What you should do> The lines below that include "pitch" are to be found and copied.

*** Opening Supplied material ***

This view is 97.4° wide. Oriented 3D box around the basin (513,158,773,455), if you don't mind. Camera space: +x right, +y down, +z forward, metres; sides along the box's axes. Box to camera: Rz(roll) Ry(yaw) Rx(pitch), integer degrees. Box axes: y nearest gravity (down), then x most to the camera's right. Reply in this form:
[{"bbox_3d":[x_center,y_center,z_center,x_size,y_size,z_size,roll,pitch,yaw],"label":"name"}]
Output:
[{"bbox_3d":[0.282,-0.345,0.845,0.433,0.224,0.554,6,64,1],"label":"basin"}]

*** Closing Supplied material ***
*** Opening Supplied material ***

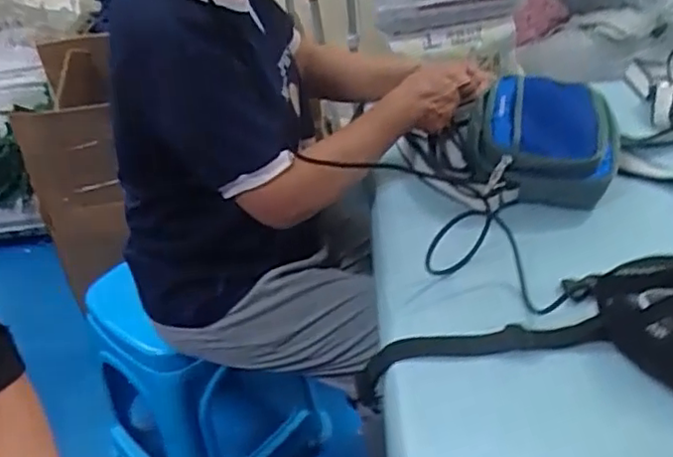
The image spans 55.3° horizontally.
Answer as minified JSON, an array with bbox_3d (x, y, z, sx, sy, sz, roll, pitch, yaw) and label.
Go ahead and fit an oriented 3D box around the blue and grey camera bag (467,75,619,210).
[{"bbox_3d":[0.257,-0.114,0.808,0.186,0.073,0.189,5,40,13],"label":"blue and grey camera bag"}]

*** Closing Supplied material ***
*** Opening Supplied material ***

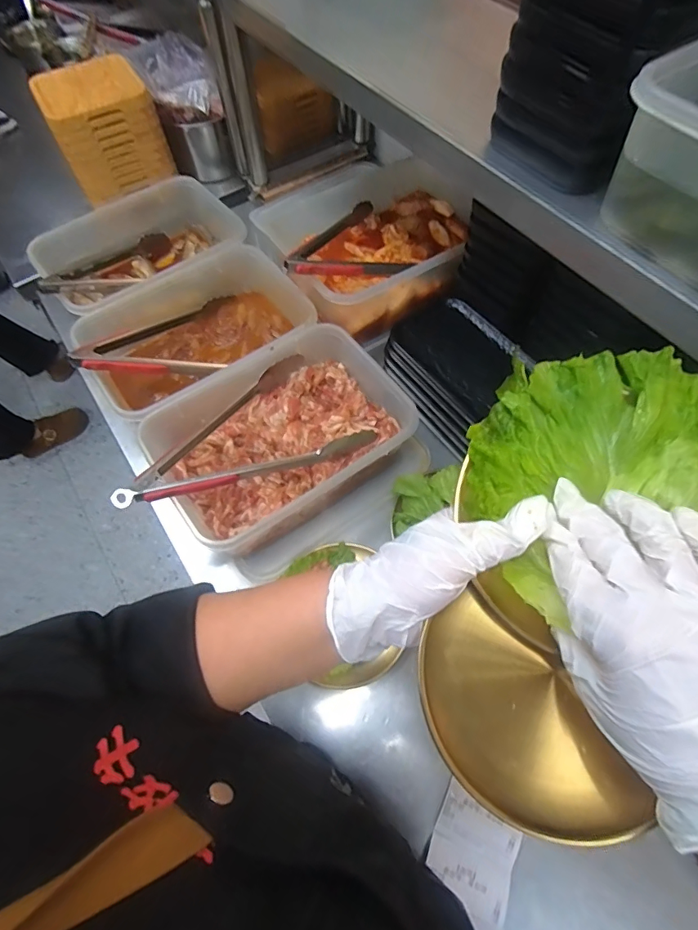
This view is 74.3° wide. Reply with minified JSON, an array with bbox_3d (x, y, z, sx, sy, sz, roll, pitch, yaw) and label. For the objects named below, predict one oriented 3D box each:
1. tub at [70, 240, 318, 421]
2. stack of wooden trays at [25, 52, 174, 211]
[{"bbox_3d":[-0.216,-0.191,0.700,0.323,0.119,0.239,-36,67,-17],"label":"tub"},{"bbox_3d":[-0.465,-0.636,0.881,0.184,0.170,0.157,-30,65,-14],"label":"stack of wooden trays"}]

*** Closing Supplied material ***

Answer section>
This view is 97.4° wide. Oriented 3D box around the basin (513,158,773,455), if you don't mind. Camera space: +x right, +y down, +z forward, metres; sides along the box's axes. Box to camera: Rz(roll) Ry(yaw) Rx(pitch), integer degrees. Box axes: y nearest gravity (down), then x most to the camera's right. Reply in this form:
[{"bbox_3d":[x_center,y_center,z_center,x_size,y_size,z_size,roll,pitch,yaw],"label":"name"}]
Answer as minified JSON, an array with bbox_3d (x, y, z, sx, sy, sz, roll, pitch, yaw) and label.
This view is 74.3° wide. Reply with minified JSON, an array with bbox_3d (x, y, z, sx, sy, sz, roll, pitch, yaw) and label. For the objects named below, predict one oriented 3D box each:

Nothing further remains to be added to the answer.